Tao Analysis: Exercise 2.2.2

This is a proof that for any positive number $a$, there exists exactly one natural number $$b$$ , such that $b++=a$. To do this, we will first prove that there always exists at most one, then we will prove that there always exists at least one.

The existence of at most one predecessor can be proven by contradiction. Say there existed two natural numbers, b and c, such that $b++=a$, $c++=a$, and $b \neq c$. By substitution, this means that $b++=c++$ and $b \neq c$, which violates Axiom 2.4.

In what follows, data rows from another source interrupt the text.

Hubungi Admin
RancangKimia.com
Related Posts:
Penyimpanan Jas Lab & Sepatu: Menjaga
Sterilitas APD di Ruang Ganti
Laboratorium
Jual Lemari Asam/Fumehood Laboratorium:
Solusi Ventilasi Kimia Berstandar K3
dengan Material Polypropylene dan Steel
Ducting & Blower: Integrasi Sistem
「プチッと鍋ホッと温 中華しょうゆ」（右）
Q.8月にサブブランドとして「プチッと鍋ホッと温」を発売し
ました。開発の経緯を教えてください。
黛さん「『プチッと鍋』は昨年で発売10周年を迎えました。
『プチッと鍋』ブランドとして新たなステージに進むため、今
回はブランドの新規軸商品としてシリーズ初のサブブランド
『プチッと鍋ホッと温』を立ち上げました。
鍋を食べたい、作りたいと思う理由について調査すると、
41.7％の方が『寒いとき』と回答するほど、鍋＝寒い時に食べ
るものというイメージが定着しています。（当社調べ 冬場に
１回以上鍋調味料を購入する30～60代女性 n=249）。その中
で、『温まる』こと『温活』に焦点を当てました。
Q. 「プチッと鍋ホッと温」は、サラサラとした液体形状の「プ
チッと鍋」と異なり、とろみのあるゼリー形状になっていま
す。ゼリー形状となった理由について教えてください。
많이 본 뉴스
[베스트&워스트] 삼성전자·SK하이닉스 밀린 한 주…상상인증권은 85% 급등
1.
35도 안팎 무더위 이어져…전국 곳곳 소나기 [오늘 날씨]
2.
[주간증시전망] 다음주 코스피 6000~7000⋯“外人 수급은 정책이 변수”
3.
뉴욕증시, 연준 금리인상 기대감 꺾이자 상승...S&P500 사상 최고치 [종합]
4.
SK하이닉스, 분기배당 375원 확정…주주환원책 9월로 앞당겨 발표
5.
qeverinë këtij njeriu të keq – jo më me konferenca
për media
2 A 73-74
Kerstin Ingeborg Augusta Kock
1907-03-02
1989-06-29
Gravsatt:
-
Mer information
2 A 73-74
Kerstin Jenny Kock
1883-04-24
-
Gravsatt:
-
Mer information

The existence of at least one predecessor can be proven by induction. Let $P(a)$ be the fact that if $a$ is positive, then there exists at least one natural $b$ such that $b++=a$. When $a=0$, $P(a)$ is vacuously true because 0 is not positive, by definition of positive. Now let's assume that $P(a)$ applies for some natural number $a$. By Lemma E.-1, $a++$ must be positive. We also know that there exists at least one predecessor to $a++$, that being $a$. Therefore, the implication holds that if $a++$ is positive, then it has at least one predecessor. Therefore, if $P(a)$, $P(a++)$, which closes the induction.

Because there exists a minimum and maximum of one predecessor to all positive numbers, we now know that there always exists exactly one.